§ **Extracted records**
┄┄┄┄┄┄┄┄┄┄

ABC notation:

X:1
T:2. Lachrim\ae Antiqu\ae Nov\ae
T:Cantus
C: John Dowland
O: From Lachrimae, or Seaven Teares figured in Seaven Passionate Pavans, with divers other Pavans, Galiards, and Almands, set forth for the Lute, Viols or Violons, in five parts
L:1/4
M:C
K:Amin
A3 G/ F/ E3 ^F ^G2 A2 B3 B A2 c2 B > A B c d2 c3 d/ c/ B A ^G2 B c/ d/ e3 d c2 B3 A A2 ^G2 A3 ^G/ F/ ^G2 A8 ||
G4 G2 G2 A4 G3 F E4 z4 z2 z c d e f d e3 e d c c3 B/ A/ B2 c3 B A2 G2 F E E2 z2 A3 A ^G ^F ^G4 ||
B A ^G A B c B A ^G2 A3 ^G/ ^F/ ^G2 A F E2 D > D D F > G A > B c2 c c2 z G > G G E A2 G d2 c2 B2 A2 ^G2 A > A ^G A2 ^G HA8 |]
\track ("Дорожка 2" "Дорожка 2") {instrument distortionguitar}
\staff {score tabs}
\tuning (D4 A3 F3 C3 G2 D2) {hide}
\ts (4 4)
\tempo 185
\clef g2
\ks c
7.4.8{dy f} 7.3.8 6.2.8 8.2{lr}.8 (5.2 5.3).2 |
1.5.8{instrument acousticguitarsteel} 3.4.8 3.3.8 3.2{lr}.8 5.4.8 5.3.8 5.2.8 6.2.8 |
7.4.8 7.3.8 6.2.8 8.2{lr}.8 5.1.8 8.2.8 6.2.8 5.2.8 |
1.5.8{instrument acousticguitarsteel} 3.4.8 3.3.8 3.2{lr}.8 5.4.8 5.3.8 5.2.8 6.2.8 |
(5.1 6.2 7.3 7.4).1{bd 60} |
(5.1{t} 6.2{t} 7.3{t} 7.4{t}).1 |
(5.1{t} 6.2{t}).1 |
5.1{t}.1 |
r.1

┄┄┄┄┄┄┄┄┄┄

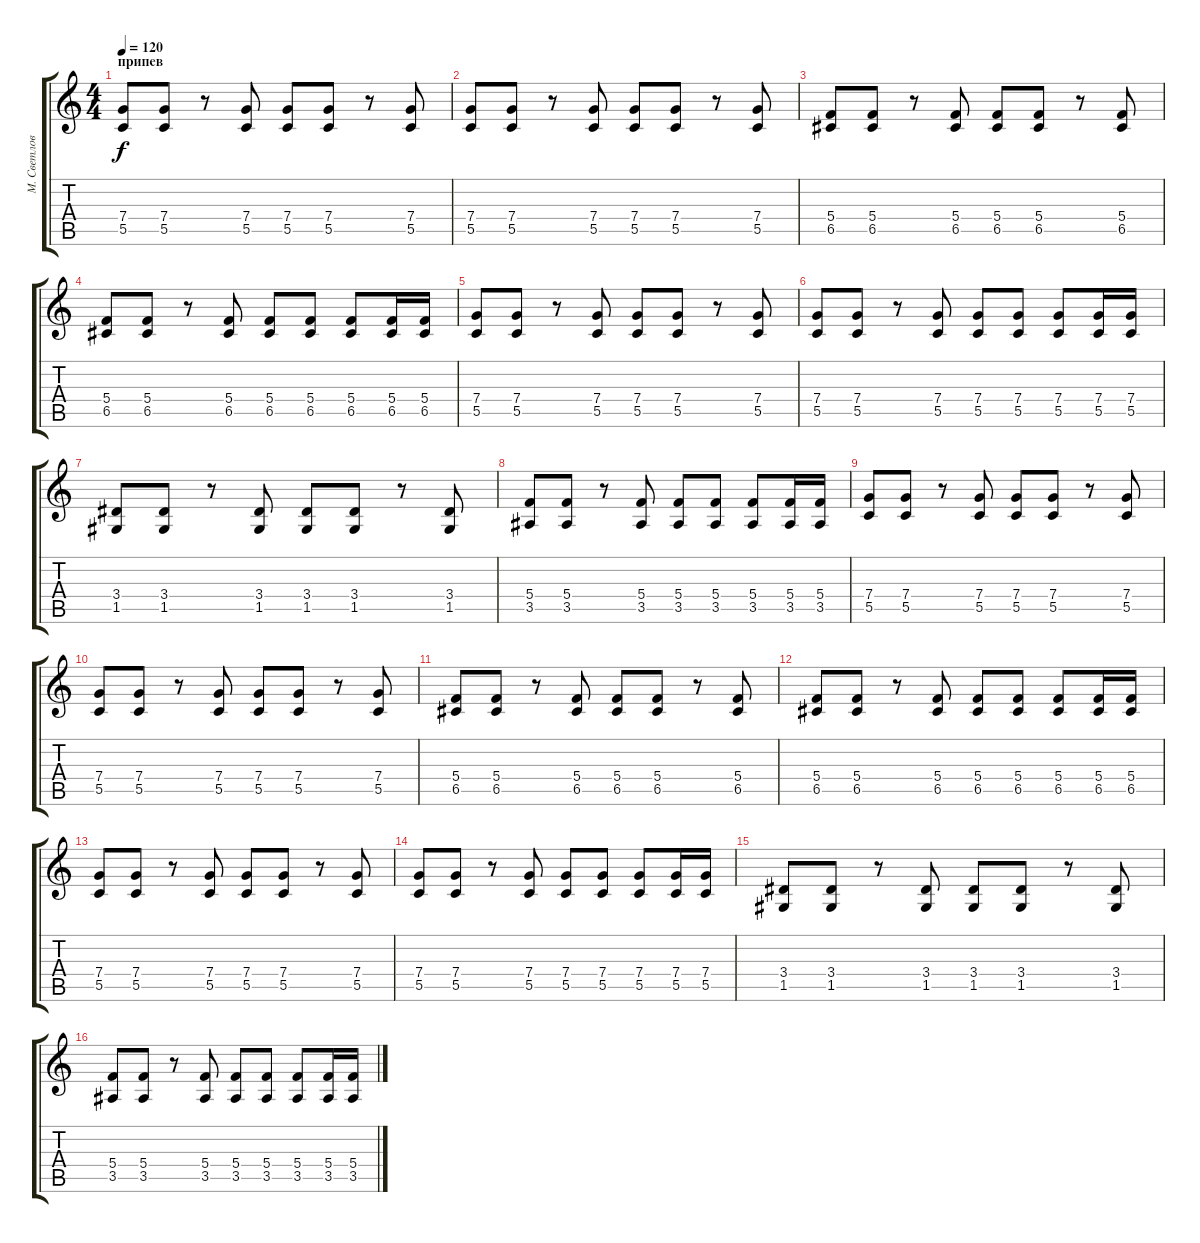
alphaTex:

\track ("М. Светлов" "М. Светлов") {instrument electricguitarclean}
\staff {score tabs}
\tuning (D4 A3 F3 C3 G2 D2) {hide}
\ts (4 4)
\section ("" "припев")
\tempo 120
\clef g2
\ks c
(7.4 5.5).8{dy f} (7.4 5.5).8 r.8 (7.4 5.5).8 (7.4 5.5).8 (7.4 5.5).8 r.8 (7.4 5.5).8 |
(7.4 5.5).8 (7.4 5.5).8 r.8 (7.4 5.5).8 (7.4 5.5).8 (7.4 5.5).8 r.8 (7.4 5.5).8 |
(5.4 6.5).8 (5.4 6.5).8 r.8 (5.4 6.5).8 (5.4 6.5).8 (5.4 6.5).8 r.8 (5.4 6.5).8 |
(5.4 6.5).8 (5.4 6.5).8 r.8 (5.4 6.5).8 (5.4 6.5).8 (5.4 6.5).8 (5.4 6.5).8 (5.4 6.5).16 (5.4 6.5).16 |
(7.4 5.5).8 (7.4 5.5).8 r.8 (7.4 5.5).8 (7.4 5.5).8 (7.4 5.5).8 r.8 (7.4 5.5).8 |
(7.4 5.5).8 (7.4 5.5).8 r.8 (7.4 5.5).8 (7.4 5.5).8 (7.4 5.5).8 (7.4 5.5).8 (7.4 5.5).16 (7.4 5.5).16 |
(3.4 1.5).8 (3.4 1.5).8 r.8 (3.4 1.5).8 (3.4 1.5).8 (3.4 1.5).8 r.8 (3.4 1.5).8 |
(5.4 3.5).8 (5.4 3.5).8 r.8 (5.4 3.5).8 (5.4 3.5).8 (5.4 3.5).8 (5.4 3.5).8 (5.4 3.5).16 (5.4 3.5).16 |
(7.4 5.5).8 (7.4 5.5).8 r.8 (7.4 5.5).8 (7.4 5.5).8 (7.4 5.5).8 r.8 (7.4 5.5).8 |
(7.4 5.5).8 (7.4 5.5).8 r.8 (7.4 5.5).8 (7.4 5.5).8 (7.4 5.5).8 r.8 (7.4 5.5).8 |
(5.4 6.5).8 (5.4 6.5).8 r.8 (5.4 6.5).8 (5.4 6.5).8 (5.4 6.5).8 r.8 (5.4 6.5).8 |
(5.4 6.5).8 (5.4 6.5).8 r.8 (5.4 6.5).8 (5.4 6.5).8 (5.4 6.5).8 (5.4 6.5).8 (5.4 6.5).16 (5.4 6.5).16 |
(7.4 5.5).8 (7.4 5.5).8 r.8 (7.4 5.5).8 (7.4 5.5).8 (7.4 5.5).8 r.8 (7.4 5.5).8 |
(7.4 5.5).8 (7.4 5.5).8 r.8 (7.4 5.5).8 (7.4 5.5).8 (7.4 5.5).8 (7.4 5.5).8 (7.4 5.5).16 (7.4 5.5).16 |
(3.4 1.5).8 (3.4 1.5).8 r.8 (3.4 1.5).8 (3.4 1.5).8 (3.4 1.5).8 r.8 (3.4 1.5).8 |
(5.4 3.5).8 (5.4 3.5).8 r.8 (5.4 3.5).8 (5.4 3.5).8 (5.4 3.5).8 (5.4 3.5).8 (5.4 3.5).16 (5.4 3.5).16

┄┄┄┄┄┄┄┄┄┄

§ **EXERCISE DESCRIPTION**
Which lines of the rows contain the string "track"? Pick out each one and copy it.

§ **ANSWER FOR THIS EXERCISE**
\track ("Дорожка 2" "Дорожка 2") {instrument distortionguitar}
\track ("М. Светлов" "М. Светлов") {instrument electricguitarclean}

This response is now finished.